» **Data for review**

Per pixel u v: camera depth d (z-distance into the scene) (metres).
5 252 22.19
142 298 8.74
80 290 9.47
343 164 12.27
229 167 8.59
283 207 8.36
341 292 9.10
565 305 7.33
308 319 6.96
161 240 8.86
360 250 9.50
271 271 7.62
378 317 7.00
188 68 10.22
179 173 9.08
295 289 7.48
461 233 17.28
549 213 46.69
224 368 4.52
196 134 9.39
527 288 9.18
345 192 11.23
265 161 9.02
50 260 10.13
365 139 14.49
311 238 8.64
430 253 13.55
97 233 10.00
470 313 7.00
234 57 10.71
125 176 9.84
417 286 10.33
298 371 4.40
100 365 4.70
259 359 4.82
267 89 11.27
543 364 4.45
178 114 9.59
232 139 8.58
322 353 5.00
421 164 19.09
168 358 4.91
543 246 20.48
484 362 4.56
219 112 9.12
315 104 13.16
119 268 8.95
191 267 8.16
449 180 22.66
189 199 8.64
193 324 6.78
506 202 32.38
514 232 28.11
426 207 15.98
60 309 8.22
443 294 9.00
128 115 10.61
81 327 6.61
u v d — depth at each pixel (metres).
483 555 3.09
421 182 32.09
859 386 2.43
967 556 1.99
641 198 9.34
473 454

» **Assignment**
Beginning with the first line, transcribe the complete listing exactly.

» **Result of the task**
Per pixel u v: camera depth d (z-distance into the scene) (metres).
5 252 22.19
142 298 8.74
80 290 9.47
343 164 12.27
229 167 8.59
283 207 8.36
341 292 9.10
565 305 7.33
308 319 6.96
161 240 8.86
360 250 9.50
271 271 7.62
378 317 7.00
188 68 10.22
179 173 9.08
295 289 7.48
461 233 17.28
549 213 46.69
224 368 4.52
196 134 9.39
527 288 9.18
345 192 11.23
265 161 9.02
50 260 10.13
365 139 14.49
311 238 8.64
430 253 13.55
97 233 10.00
470 313 7.00
234 57 10.71
125 176 9.84
417 286 10.33
298 371 4.40
100 365 4.70
259 359 4.82
267 89 11.27
543 364 4.45
178 114 9.59
232 139 8.58
322 353 5.00
421 164 19.09
168 358 4.91
543 246 20.48
484 362 4.56
219 112 9.12
315 104 13.16
119 268 8.95
191 267 8.16
449 180 22.66
189 199 8.64
193 324 6.78
506 202 32.38
514 232 28.11
426 207 15.98
60 309 8.22
443 294 9.00
128 115 10.61
81 327 6.61
u v d — depth at each pixel (metres).
483 555 3.09
421 182 32.09
859 386 2.43
967 556 1.99
641 198 9.34
473 454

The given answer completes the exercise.